▸ **Exercise data**:
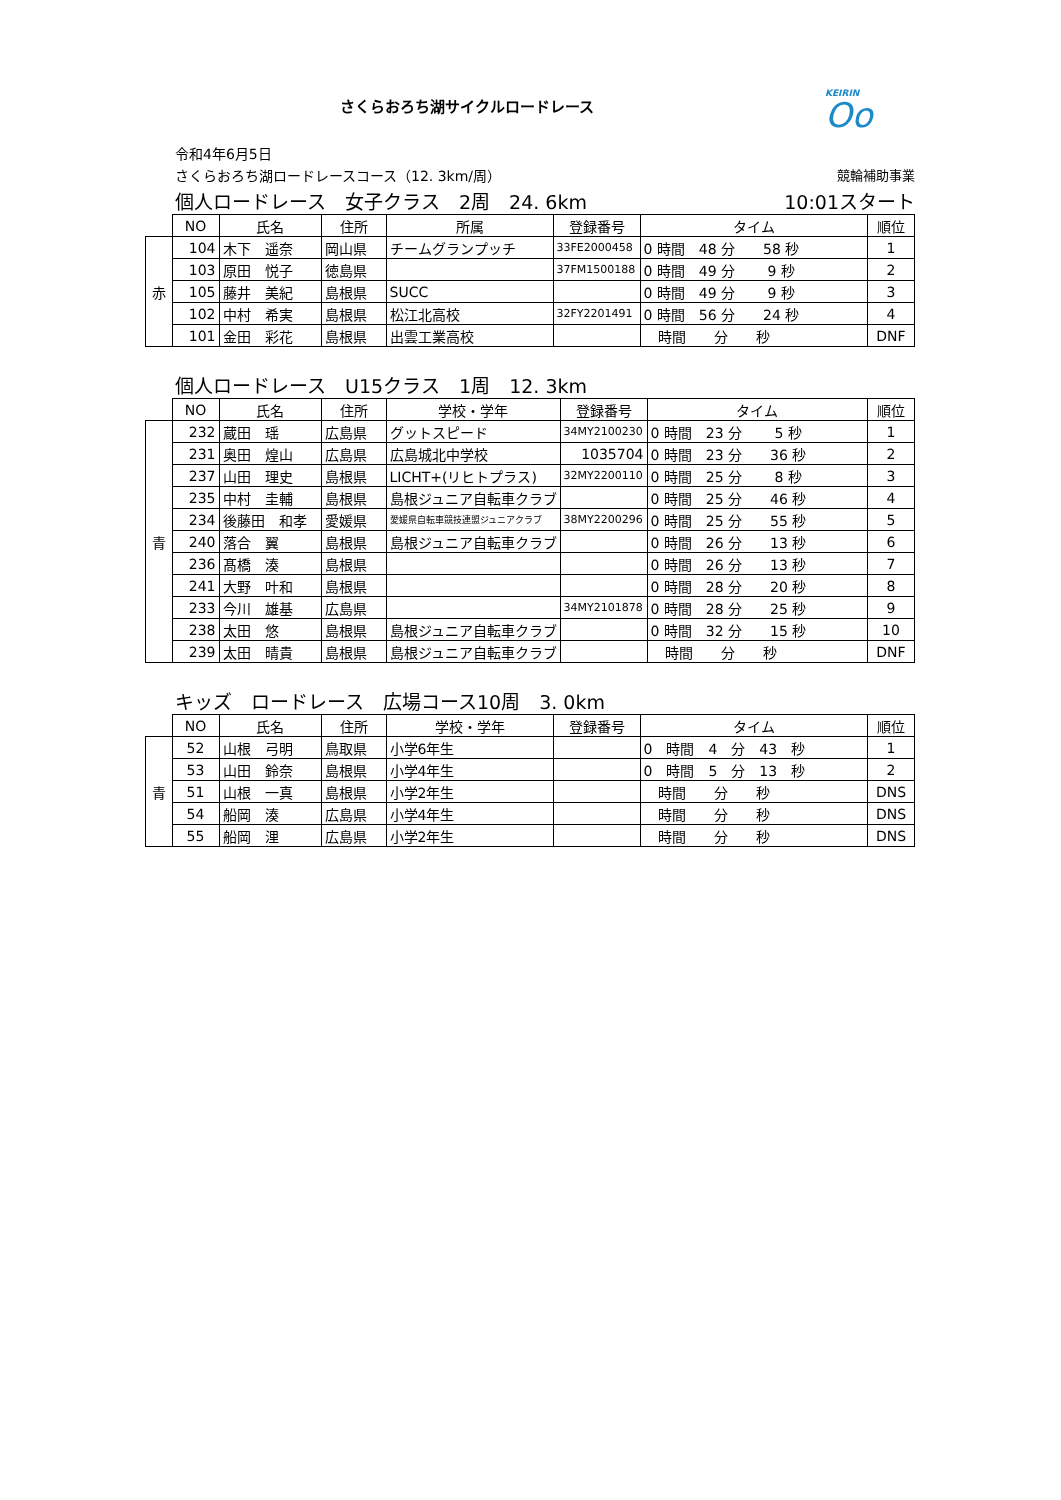さくらおろち湖サイクルロードレース
KEIRIN
Oo
令和4年6月5日
さくらおろち湖ロードレースコース（12. 3km/周） 競輪補助事業
個人ロードレース　女子クラス　2周　24. 6km 10:01スタート
| | NO | 氏名 | 住所 | 所属 | 登録番号 | タイム | 順位 |
| --- | --- | --- | --- | --- | --- | --- | --- |
| 赤 | 104 | 木下 遥奈 | 岡山県 | チームグランプッチ | 33FE2000458 | 0 時間 48 分 58 秒 | 1 |
| | 103 | 原田 悦子 | 徳島県 | | 37FM1500188 | 0 時間 49 分 9 秒 | 2 |
| | 105 | 藤井 美紀 | 島根県 | SUCC | | 0 時間 49 分 9 秒 | 3 |
| | 102 | 中村 希実 | 島根県 | 松江北高校 | 32FY2201491 | 0 時間 56 分 24 秒 | 4 |
| | 101 | 金田 彩花 | 島根県 | 出雲工業高校 | | 時間 分 秒 | DNF |
個人ロードレース　U15クラス　1周　12. 3km
| | NO | 氏名 | 住所 | 学校・学年 | 登録番号 | タイム | 順位 |
| --- | --- | --- | --- | --- | --- | --- | --- |
| 青 | 232 | 蔵田 瑶 | 広島県 | グットスピード | 34MY2100230 | 0 時間 23 分 5 秒 | 1 |
| | 231 | 奥田 煌山 | 広島県 | 広島城北中学校 | 1035704 | 0 時間 23 分 36 秒 | 2 |
| | 237 | 山田 理史 | 島根県 | LICHT+(リヒトプラス) | 32MY2200110 | 0 時間 25 分 8 秒 | 3 |
| | 235 | 中村 圭輔 | 島根県 | 島根ジュニア自転車クラブ | | 0 時間 25 分 46 秒 | 4 |
| | 234 | 後藤田 和孝 | 愛媛県 | 愛媛県自転車競技連盟ジュニアクラブ | 38MY2200296 | 0 時間 25 分 55 秒 | 5 |
| | 240 | 落合 翼 | 島根県 | 島根ジュニア自転車クラブ | | 0 時間 26 分 13 秒 | 6 |
| | 236 | 髙橋 湊 | 島根県 | | | 0 時間 26 分 13 秒 | 7 |
| | 241 | 大野 叶和 | 島根県 | | | 0 時間 28 分 20 秒 | 8 |
| | 233 | 今川 雄基 | 広島県 | | 34MY2101878 | 0 時間 28 分 25 秒 | 9 |
| | 238 | 太田 悠 | 島根県 | 島根ジュニア自転車クラブ | | 0 時間 32 分 15 秒 | 10 |
| | 239 | 太田 晴貴 | 島根県 | 島根ジュニア自転車クラブ | | 時間 分 秒 | DNF |
キッズ　ロードレース　広場コース10周　3. 0km
| | NO | 氏名 | 住所 | 学校・学年 | 登録番号 | タイム | 順位 |
| --- | --- | --- | --- | --- | --- | --- | --- |
| 青 | 52 | 山根 弓明 | 鳥取県 | 小学6年生 | | 0 時間 4 分 43 秒 | 1 |
| | 53 | 山田 鈴奈 | 島根県 | 小学4年生 | | 0 時間 5 分 13 秒 | 2 |
| | 51 | 山根 一真 | 島根県 | 小学2年生 | | 時間 分 秒 | DNS |
| | 54 | 船岡 湊 | 広島県 | 小学4年生 | | 時間 分 秒 | DNS |
| | 55 | 船岡 浬 | 広島県 | 小学2年生 | | 時間 分 秒 | DNS |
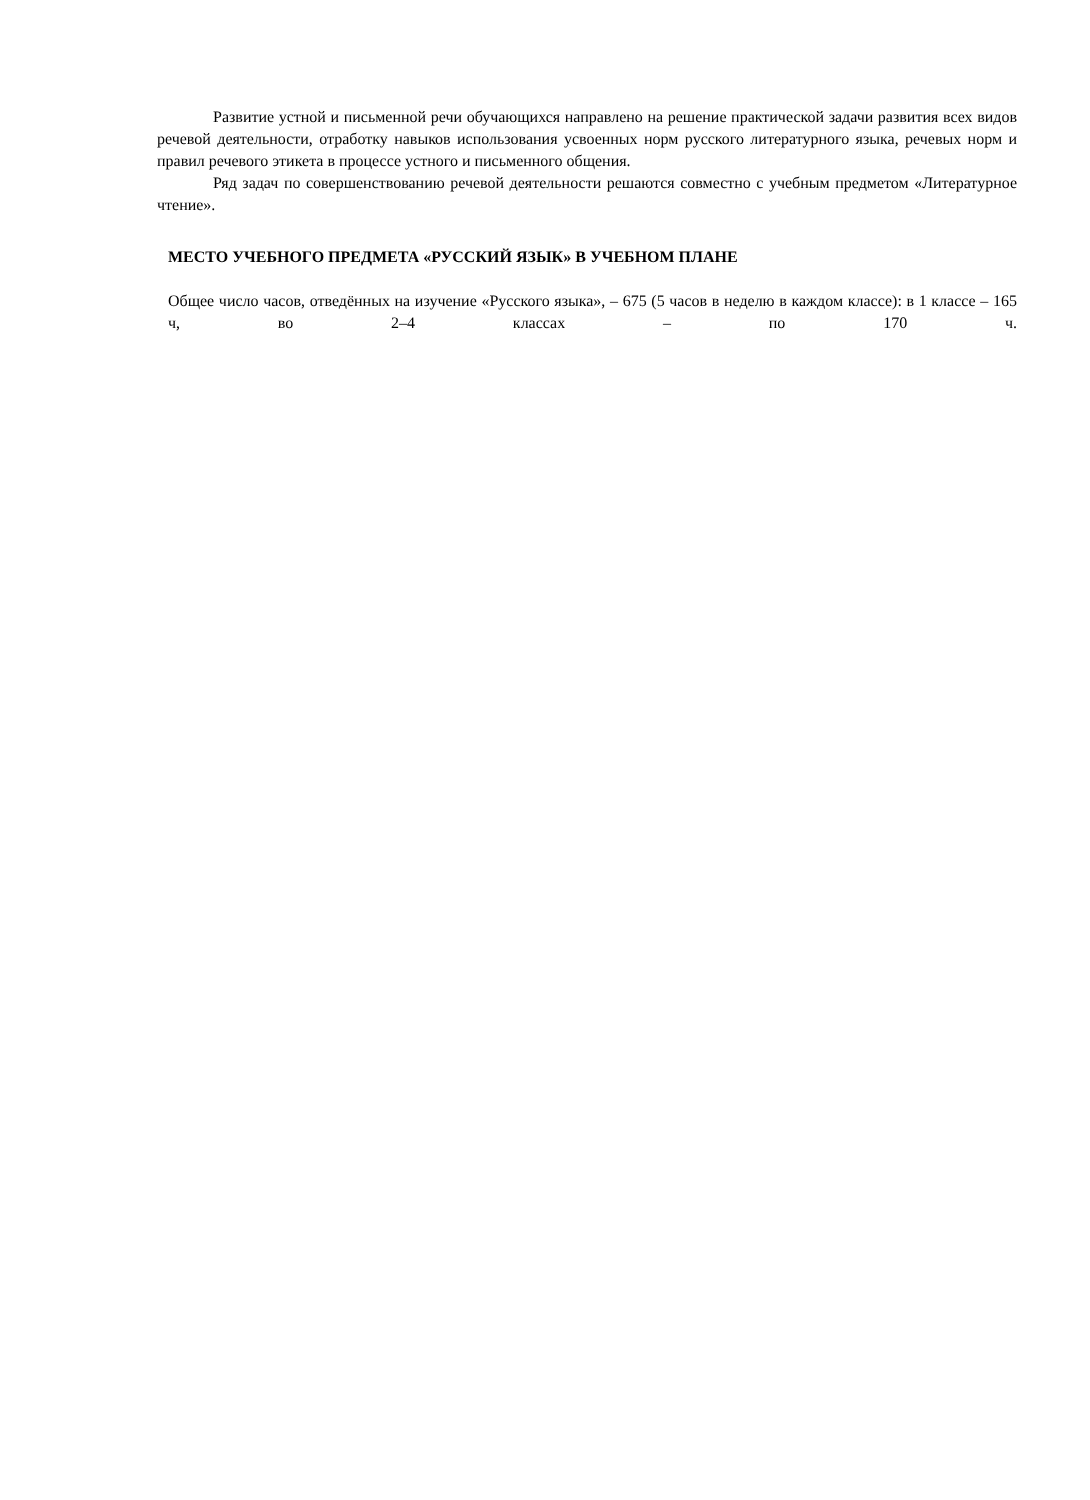Развитие устной и письменной речи обучающихся направлено на решение практической задачи развития всех видов речевой деятельности, отработку навыков использования усвоенных норм русского литературного языка, речевых норм и правил речевого этикета в процессе устного и письменного общения.
Ряд задач по совершенствованию речевой деятельности решаются совместно с учебным предметом «Литературное чтение».
МЕСТО УЧЕБНОГО ПРЕДМЕТА «РУССКИЙ ЯЗЫК» В УЧЕБНОМ ПЛАНЕ
Общее число часов, отведённых на изучение «Русского языка», – 675 (5 часов в неделю в каждом классе): в 1 классе – 165 ч, во 2–4 классах – по 170 ч.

▸ **Assigned task**:
Please reproduce exactly and only the lines from the first line of the records through the line containing "分 36 秒 | 2 |", both included, omitting any pictures.

▸ **Solution for this task**:
さくらおろち湖サイクルロードレース
KEIRIN
Oo
令和4年6月5日
さくらおろち湖ロードレースコース（12. 3km/周） 競輪補助事業
個人ロードレース　女子クラス　2周　24. 6km 10:01スタート
| | NO | 氏名 | 住所 | 所属 | 登録番号 | タイム | 順位 |
| --- | --- | --- | --- | --- | --- | --- | --- |
| 赤 | 104 | 木下 遥奈 | 岡山県 | チームグランプッチ | 33FE2000458 | 0 時間 48 分 58 秒 | 1 |
| | 103 | 原田 悦子 | 徳島県 | | 37FM1500188 | 0 時間 49 分 9 秒 | 2 |
| | 105 | 藤井 美紀 | 島根県 | SUCC | | 0 時間 49 分 9 秒 | 3 |
| | 102 | 中村 希実 | 島根県 | 松江北高校 | 32FY2201491 | 0 時間 56 分 24 秒 | 4 |
| | 101 | 金田 彩花 | 島根県 | 出雲工業高校 | | 時間 分 秒 | DNF |
個人ロードレース　U15クラス　1周　12. 3km
| | NO | 氏名 | 住所 | 学校・学年 | 登録番号 | タイム | 順位 |
| --- | --- | --- | --- | --- | --- | --- | --- |
| 青 | 232 | 蔵田 瑶 | 広島県 | グットスピード | 34MY2100230 | 0 時間 23 分 5 秒 | 1 |
| | 231 | 奥田 煌山 | 広島県 | 広島城北中学校 | 1035704 | 0 時間 23 分 36 秒 | 2 |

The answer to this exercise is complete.